ACTIVITY — Would you return the listing that follows exactly, leaving its pictures behind?

DATASET EXCERPT —
BEGIN
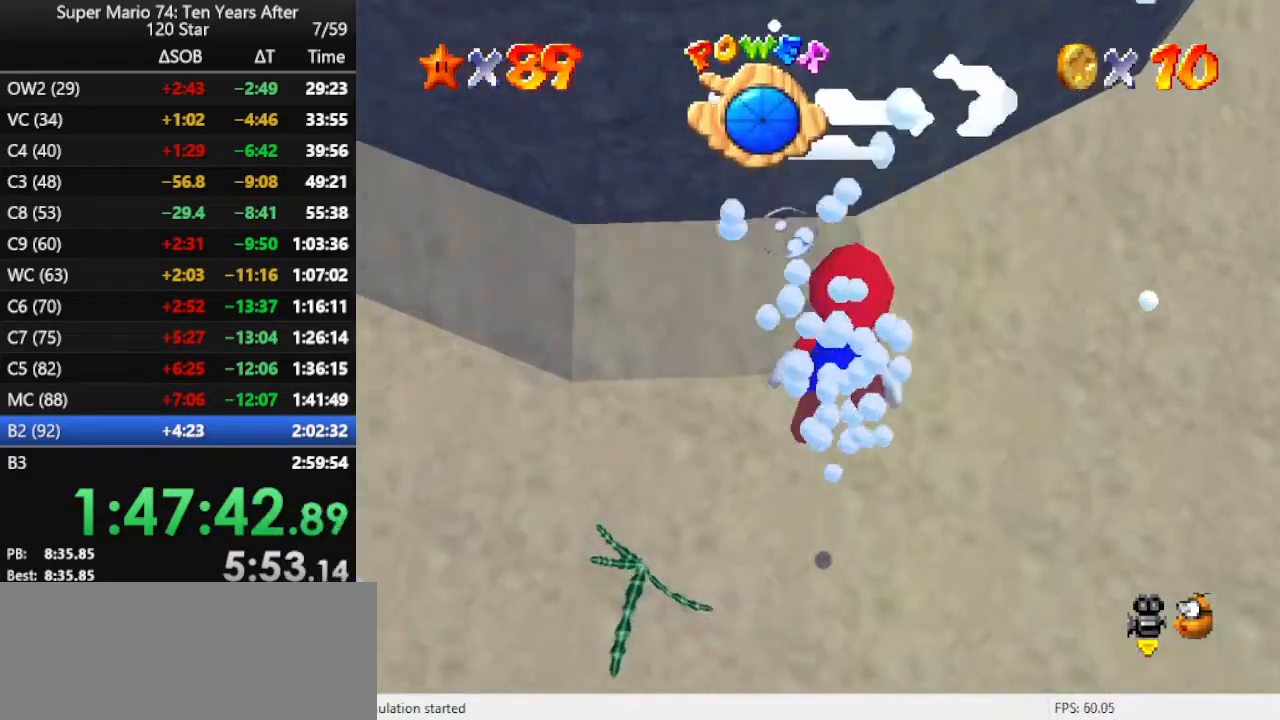
{"buttons": ["A"], "left_stick": "down-right", "events": [[100, "left_stick", "right"], [267, "left_stick", "down-right"], [500, "A", "down"]]}
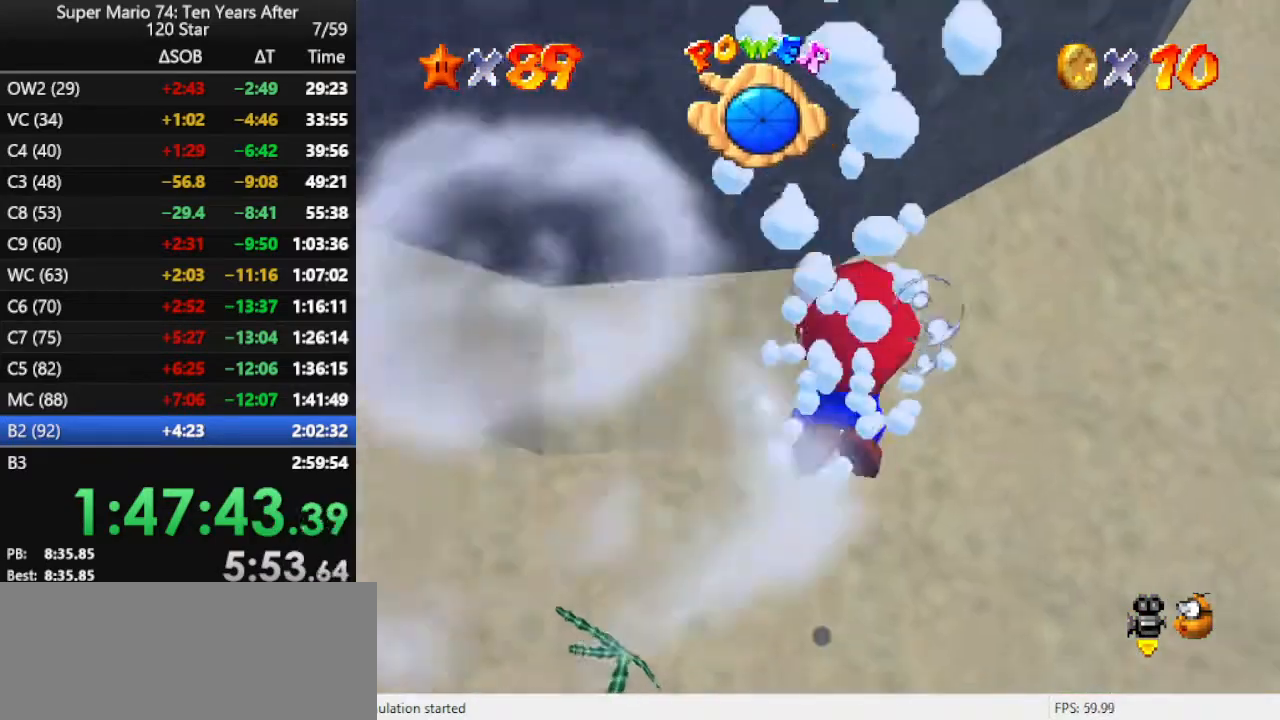
{"buttons": [], "left_stick": "right", "events": [[233, "A", "up"], [500, "left_stick", "right"]]}
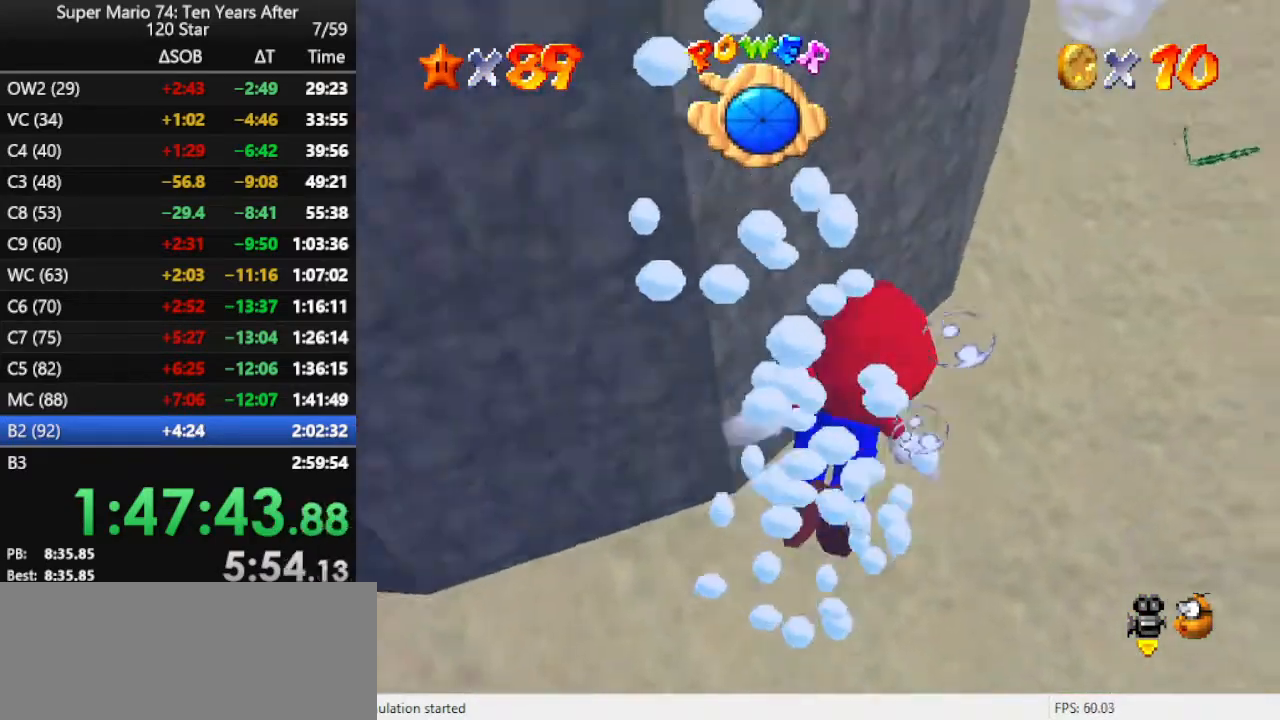
{"buttons": [], "left_stick": "right", "events": [[67, "A", "down"], [100, "left_stick", "center"], [333, "A", "up"], [333, "left_stick", "right"]]}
END
WRITTEN SOLUTION —
{"buttons": ["A"], "left_stick": "down-right", "events": [[100, "left_stick", "right"], [267, "left_stick", "down-right"], [500, "A", "down"]]}
{"buttons": [], "left_stick": "right", "events": [[233, "A", "up"], [500, "left_stick", "right"]]}
{"buttons": [], "left_stick": "right", "events": [[67, "A", "down"], [100, "left_stick", "center"], [333, "A", "up"], [333, "left_stick", "right"]]}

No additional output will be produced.